Are encrypted PDFs supported?
User-password-encrypted PDFs work if you provide the password in the dialog. PDFs with owner-password restrictions (no-edit, no-print flags) can still be merged or split — pdf-lib treats those flags as advisory.
Does merging preserve bookmarks and table of contents?
Bookmarks from the first input PDF are preserved; bookmarks from subsequent inputs are dropped (pdf-lib limitation). Page numbers in the table of contents are remapped to the new merged-document numbering. For complex documents with critical TOCs, verify the output.
Can I rotate individual pages?
Yes. Each page in the merge or split UI has a rotate button (90°, 180°, 270°). Useful for combining mixed-orientation scans where some pages were fed sideways.
What about form fields and digital signatures?
Form fields are preserved through merge but field names may collide if multiple input PDFs use the same names. Digital signatures are invalidated by both merge and split — the cryptographic hash of the document changes. Re-sign the output if signature integrity matters.
How are page ranges specified for split?
Comma-separated ranges: `1, 3-5, 7-9, 12` produces 4 separate PDFs (single page 1, pages 3-5, pages 7-9, single page 12). Ranges can overlap if you want pages in multiple outputs. The 1-indexed format matches the visual page numbers in the UI.
Are the output PDFs the same as the inputs?

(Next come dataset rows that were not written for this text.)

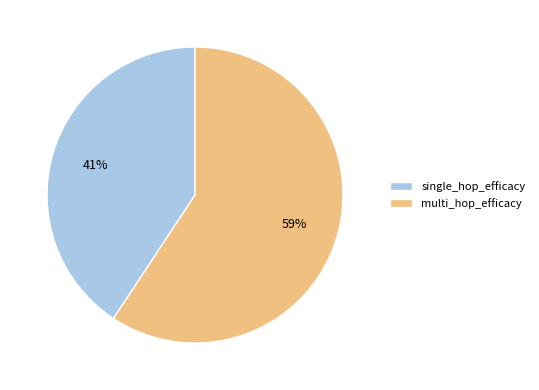

To the nearest percent, what portion does multi_hop_efficacy represent?

59%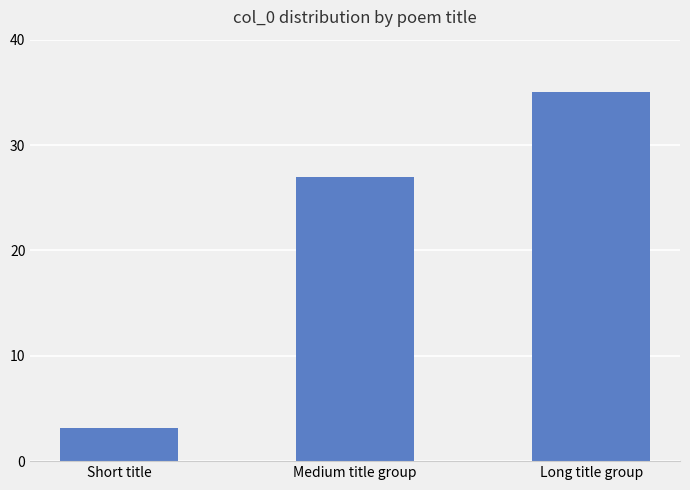

Between Short title and Long title group, which is larger?

Long title group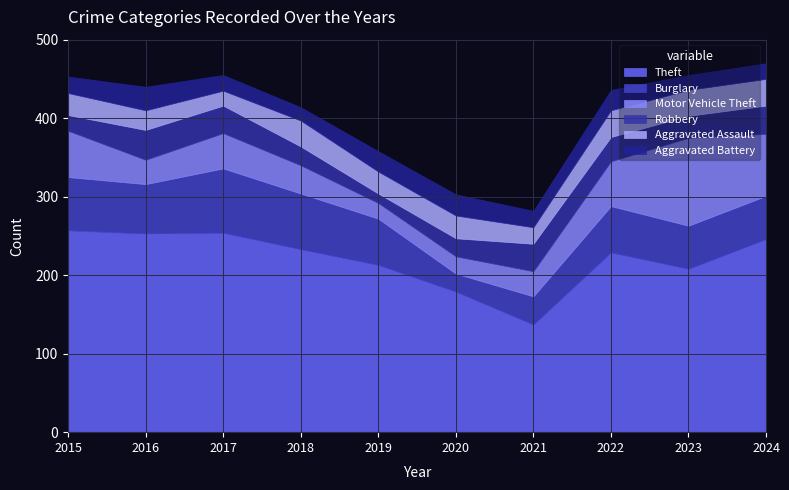

What is the total value across all series at 2015?

453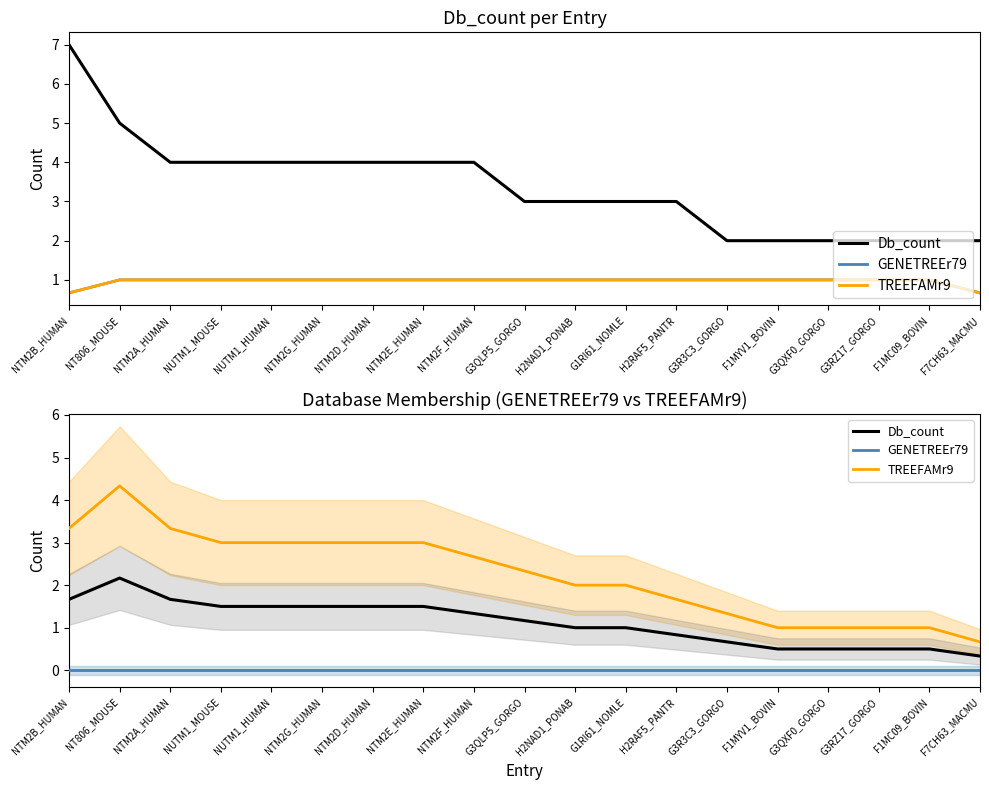

Is it true that GENETREEr79 equals 0.0 at F7CH63_MACMU?

True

The page content (text, images, fonts) is preserved bit-for-bit by pdf-lib. The PDF metadata (creator, modification date) reflects the merge/split operation. Cryptographic hashes of input vs output will differ even when the visible content is identical.
Is my PDF uploaded?
Never. Files are loaded into the browser via the FileReader API, processed by pdf-lib in JavaScript memory, and saved back via the standard download mechanism. The DevTools Network tab shows zero outbound requests during merge or split.